The recommeded package to inspect results of tensoboard is tbparse. It allows to get the dataframe equivalent of the tensorboard view, from where you can inspect results, trends of the metrics with hyperparameters. With those results, you can either drive next HPO runs with more driven hyperparameters, or explain why some models reached certain metrics.

5) Restore best checkpoint

import os
import torch

best = hpo.best_result()
ckpt_dir = best.checkpoint.to_directory()
payload = torch.load(os.path.join(ckpt_dir, "best_model.pt"), map_location="cpu")
print(payload["epoch"], payload["best_selected_metric"])

Troubleshooting

Error: model contract assertion fails

Check that your model returns exactly:

return spikes_list, membranes_list

with same length, matching shapes, and rank 3 tensors.

Error: selected metric not reported

metric=... in HPOWrapper must match one reported key exactly (for example val_recall, val_acc, val_loss).

Error: unsupported optimizer or scheduler

Default builders support:

optimizer: adam, adamax
LR scheduler: none, plateau, step, cosine, multistep

If you need more options, pass custom optimizer_builder / scheduler_builder.
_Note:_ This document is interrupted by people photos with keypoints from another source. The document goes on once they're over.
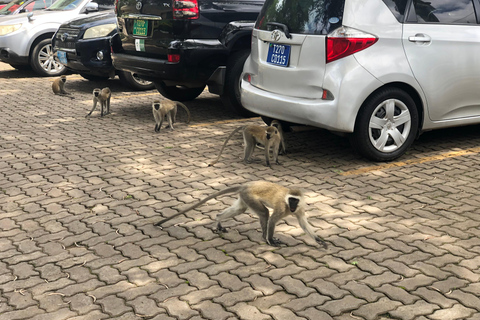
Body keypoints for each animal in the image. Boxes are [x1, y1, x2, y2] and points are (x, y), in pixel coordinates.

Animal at [156, 180, 328, 248]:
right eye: (290, 200)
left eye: (295, 201)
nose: (291, 206)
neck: (288, 205)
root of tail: (246, 185)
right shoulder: (281, 206)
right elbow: (272, 220)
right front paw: (271, 240)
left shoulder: (300, 208)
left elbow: (303, 223)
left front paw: (319, 240)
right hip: (250, 196)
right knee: (264, 213)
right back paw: (264, 238)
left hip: (244, 198)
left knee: (240, 210)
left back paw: (218, 219)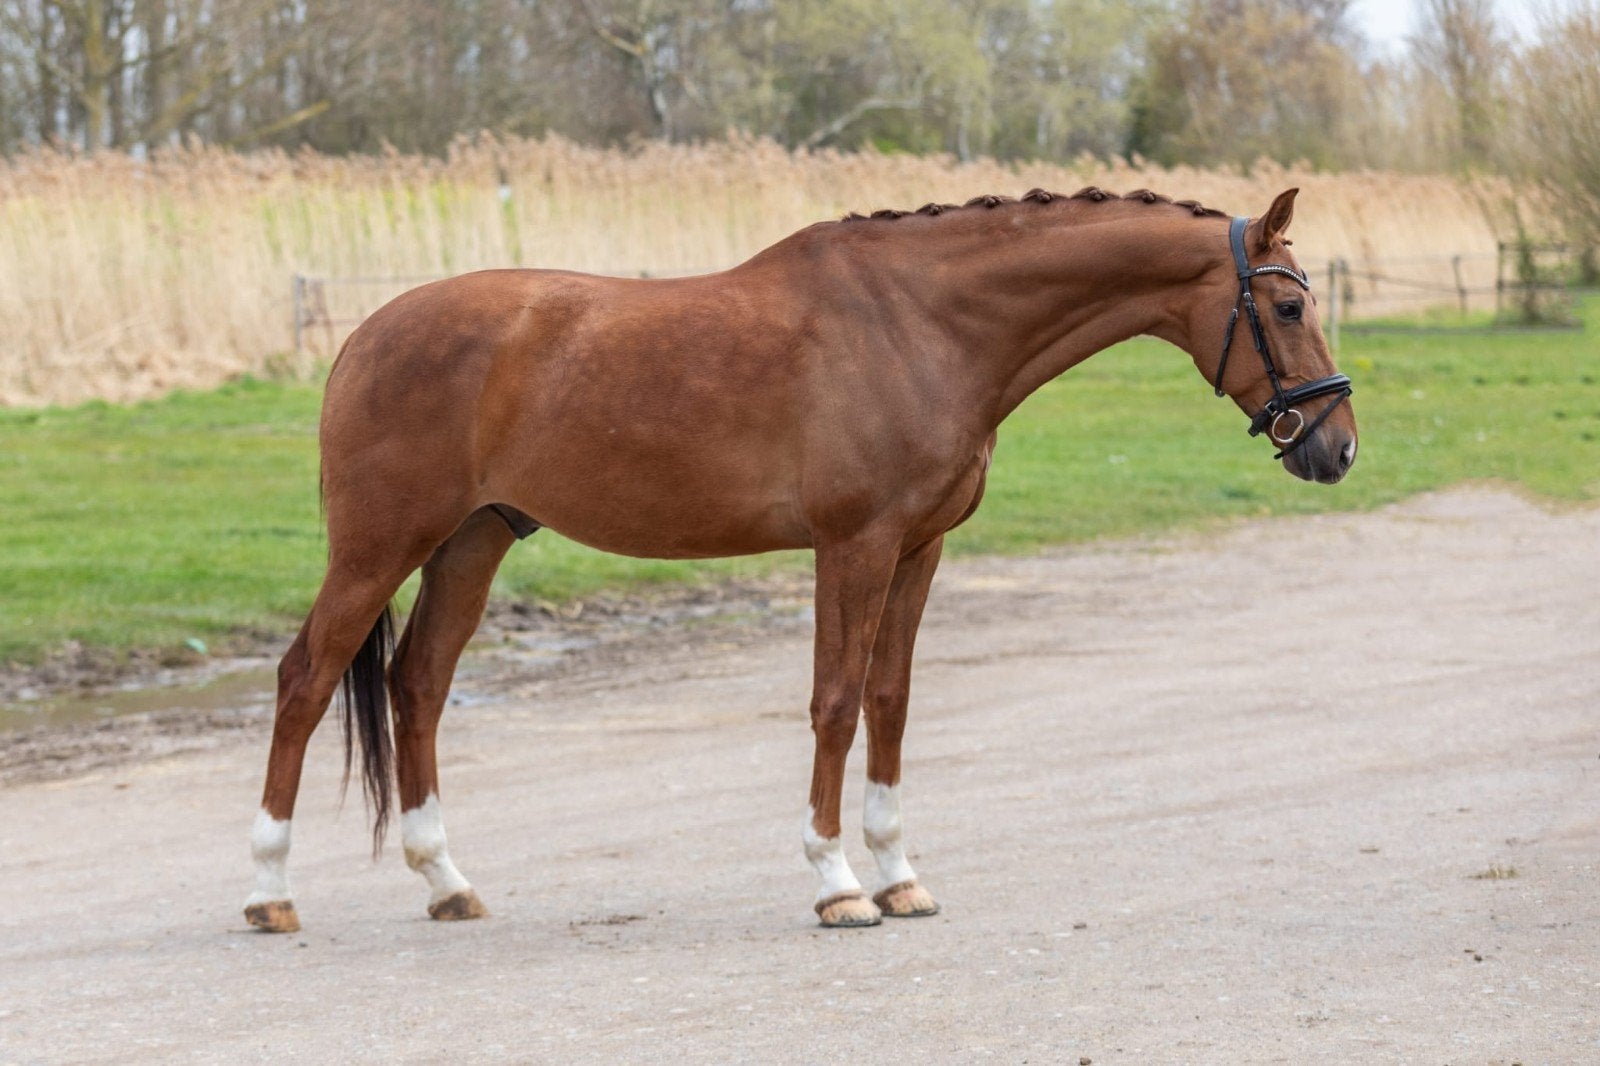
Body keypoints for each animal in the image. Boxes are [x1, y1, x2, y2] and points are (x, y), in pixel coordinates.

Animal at [243, 186, 1357, 933]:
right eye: (1288, 308)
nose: (1335, 447)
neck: (920, 326)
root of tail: (365, 335)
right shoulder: (851, 545)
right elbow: (835, 699)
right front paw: (836, 884)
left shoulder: (919, 548)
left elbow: (890, 701)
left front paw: (900, 875)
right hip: (380, 545)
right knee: (305, 679)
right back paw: (269, 891)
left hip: (472, 540)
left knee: (418, 684)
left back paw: (447, 883)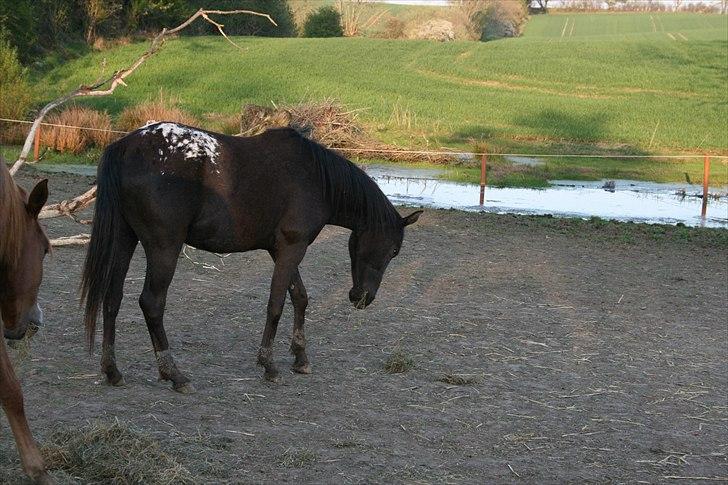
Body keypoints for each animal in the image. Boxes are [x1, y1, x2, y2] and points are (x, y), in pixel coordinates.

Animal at [81, 122, 420, 394]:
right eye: (393, 250)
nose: (363, 298)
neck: (315, 179)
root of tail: (126, 146)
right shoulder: (292, 248)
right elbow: (276, 305)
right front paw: (269, 364)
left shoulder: (280, 250)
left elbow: (300, 298)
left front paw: (300, 358)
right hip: (164, 247)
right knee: (151, 303)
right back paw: (174, 374)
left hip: (125, 239)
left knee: (112, 298)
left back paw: (112, 371)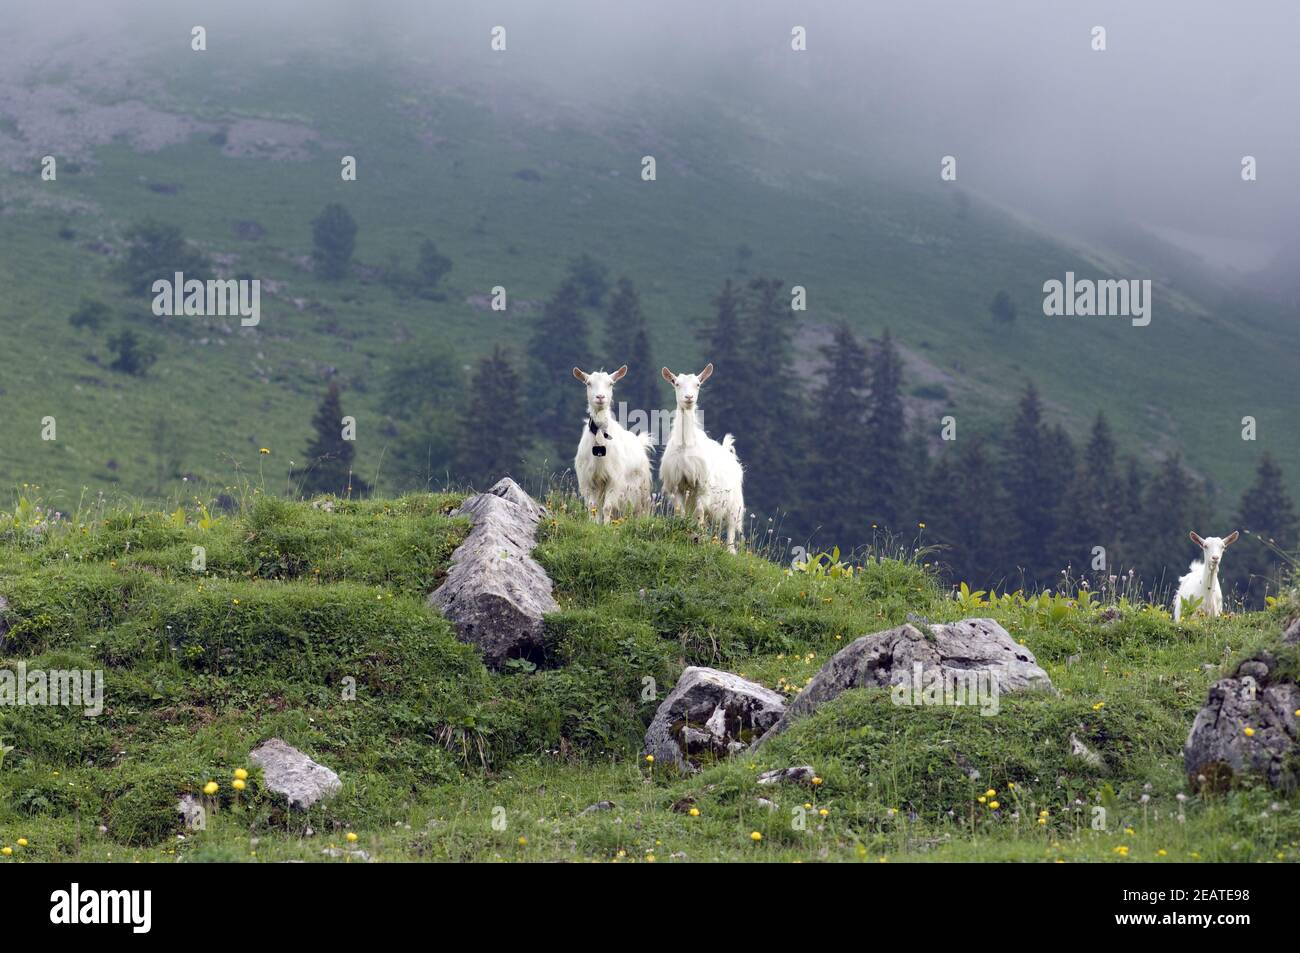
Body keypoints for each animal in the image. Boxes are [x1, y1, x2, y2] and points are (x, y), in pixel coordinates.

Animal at [572, 365, 654, 523]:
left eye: (610, 383)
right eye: (588, 383)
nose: (600, 397)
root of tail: (640, 442)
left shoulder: (614, 479)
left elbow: (607, 507)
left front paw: (606, 526)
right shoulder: (589, 479)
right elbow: (592, 507)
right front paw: (593, 524)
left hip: (640, 489)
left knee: (640, 509)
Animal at [659, 364, 745, 553]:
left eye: (698, 384)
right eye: (676, 383)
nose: (689, 397)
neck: (685, 447)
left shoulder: (702, 486)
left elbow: (699, 513)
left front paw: (700, 538)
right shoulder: (677, 484)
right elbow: (681, 512)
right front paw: (685, 532)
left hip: (733, 501)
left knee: (731, 526)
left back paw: (730, 550)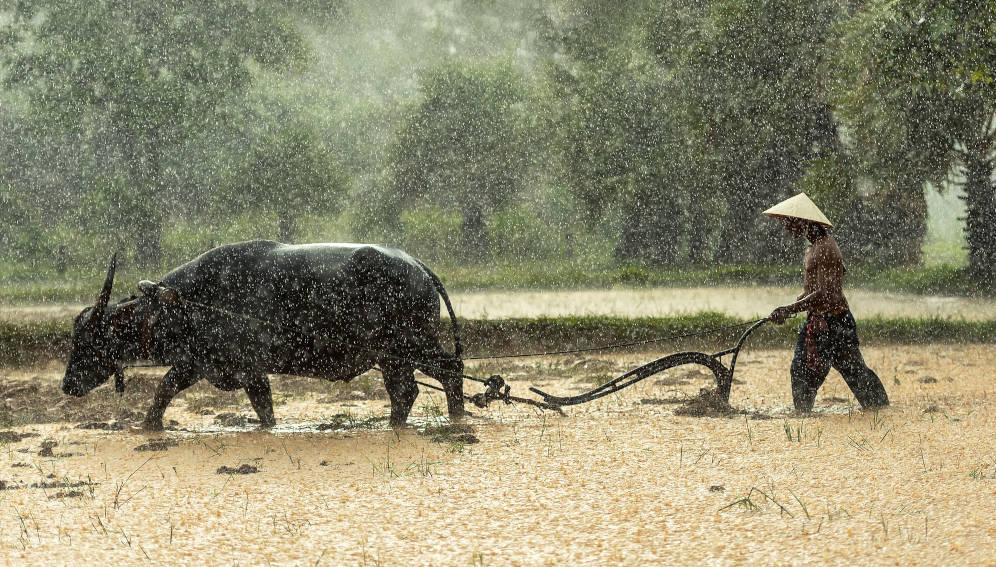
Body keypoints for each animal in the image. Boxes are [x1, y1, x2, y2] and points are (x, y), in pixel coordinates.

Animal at [62, 241, 465, 430]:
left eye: (88, 341)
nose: (67, 385)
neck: (187, 302)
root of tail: (417, 266)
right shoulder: (201, 364)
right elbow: (164, 391)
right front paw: (147, 428)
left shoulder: (245, 368)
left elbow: (262, 408)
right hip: (393, 357)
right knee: (406, 392)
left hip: (414, 344)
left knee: (450, 370)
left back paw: (456, 418)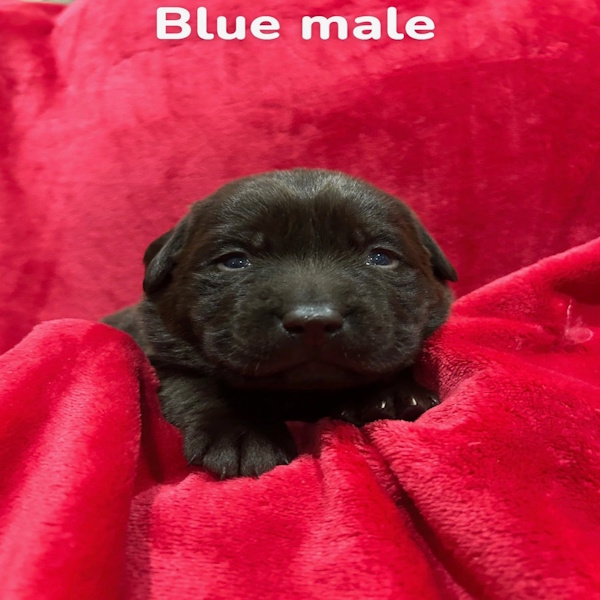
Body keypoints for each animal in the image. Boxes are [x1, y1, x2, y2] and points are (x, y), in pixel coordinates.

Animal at [103, 169, 457, 479]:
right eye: (234, 260)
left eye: (381, 257)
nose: (313, 321)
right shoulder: (160, 352)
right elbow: (193, 382)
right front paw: (243, 431)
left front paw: (393, 394)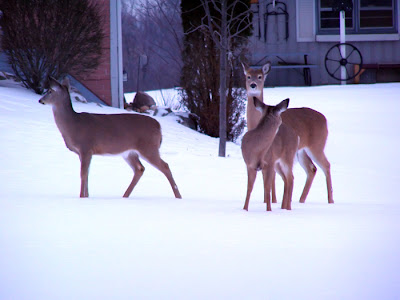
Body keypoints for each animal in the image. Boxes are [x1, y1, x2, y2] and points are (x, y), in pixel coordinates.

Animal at [37, 77, 181, 199]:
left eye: (50, 91)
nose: (40, 100)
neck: (73, 125)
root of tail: (159, 126)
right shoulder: (82, 152)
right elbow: (87, 174)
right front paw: (87, 196)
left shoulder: (86, 148)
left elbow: (83, 174)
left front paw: (82, 197)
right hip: (130, 152)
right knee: (140, 169)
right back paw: (124, 196)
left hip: (148, 147)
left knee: (165, 166)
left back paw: (178, 197)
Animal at [242, 62, 332, 205]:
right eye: (248, 76)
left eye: (260, 76)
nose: (253, 85)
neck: (256, 123)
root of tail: (325, 119)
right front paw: (267, 200)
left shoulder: (272, 155)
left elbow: (272, 178)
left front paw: (273, 200)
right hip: (301, 151)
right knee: (311, 169)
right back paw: (300, 200)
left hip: (317, 145)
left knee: (326, 165)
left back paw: (330, 200)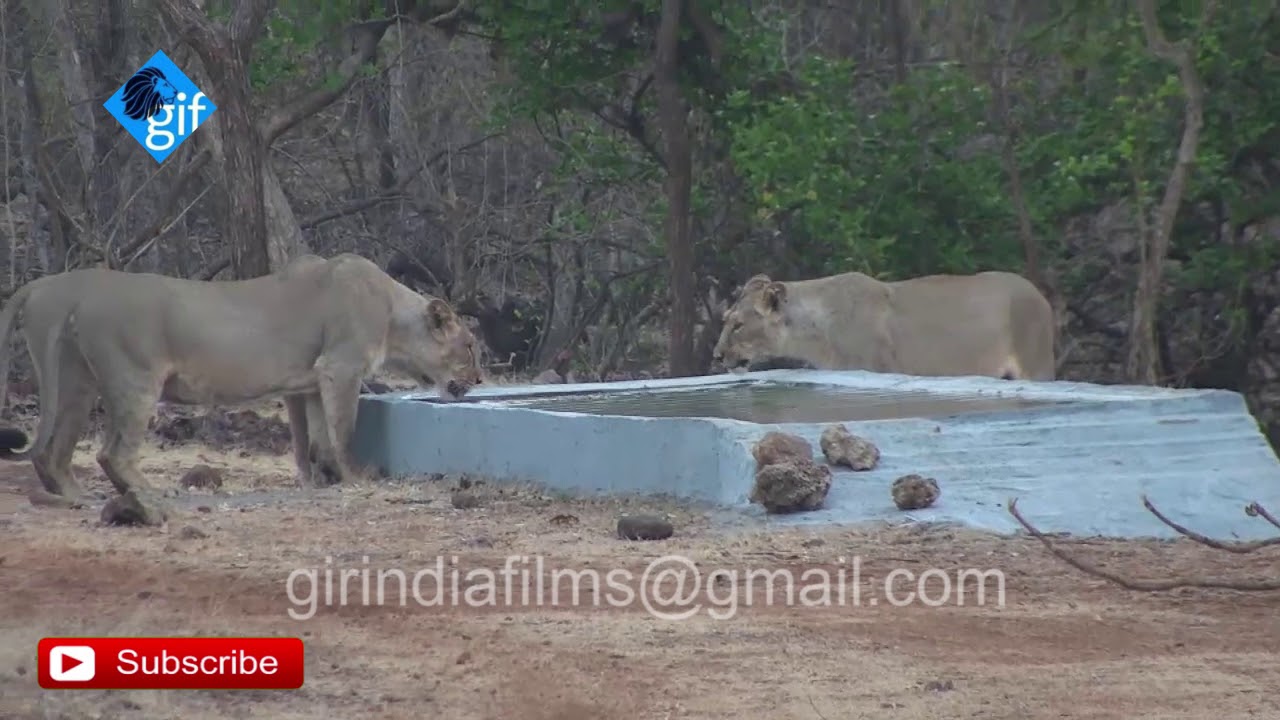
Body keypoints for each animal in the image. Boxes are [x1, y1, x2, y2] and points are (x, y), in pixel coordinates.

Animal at [0, 253, 483, 525]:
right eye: (470, 346)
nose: (480, 380)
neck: (392, 314)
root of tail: (46, 289)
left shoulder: (305, 383)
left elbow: (310, 440)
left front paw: (318, 480)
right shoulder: (339, 368)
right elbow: (342, 432)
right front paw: (354, 477)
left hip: (75, 381)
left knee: (53, 451)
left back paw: (76, 498)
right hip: (135, 381)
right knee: (111, 452)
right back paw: (154, 495)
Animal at [712, 270, 1055, 381]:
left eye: (739, 325)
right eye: (725, 320)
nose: (716, 356)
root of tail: (1040, 295)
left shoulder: (879, 369)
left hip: (1037, 368)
Error: RC layer complains about missing prepared matrices

Call prepare_net(model) once per batch/sequence before timestep unroll.

Dataloader batch format error

The default train_one_trial accepts both:

(x, y)
(x, y, meta)

If you still get a batch-format error, make sure your loader yields a tuple/list with at least two elements.

Bound a metric/loss param but nothing changes

Bound spaces are only consumed by registered builders.
If you bind metric.f1.* but no "f1" metric builder exists, those params are unused.

Final take

HPOWrapper is intentionally modular: it does not force a specific H1 architecture, a fixed loss, or a fixed metric set.

That is the main benefit for custom SNN research and engineering:

you keep control of model internals and task objectives,
you still get a clean, reproducible, scalable HPO workflow,
and you can inspect not only performance but also activity health and hardware-oriented behavior.

For an even more in-depth look at a typical script used to train networks, please browse the tutorial folder that contains an end-to-end script for that.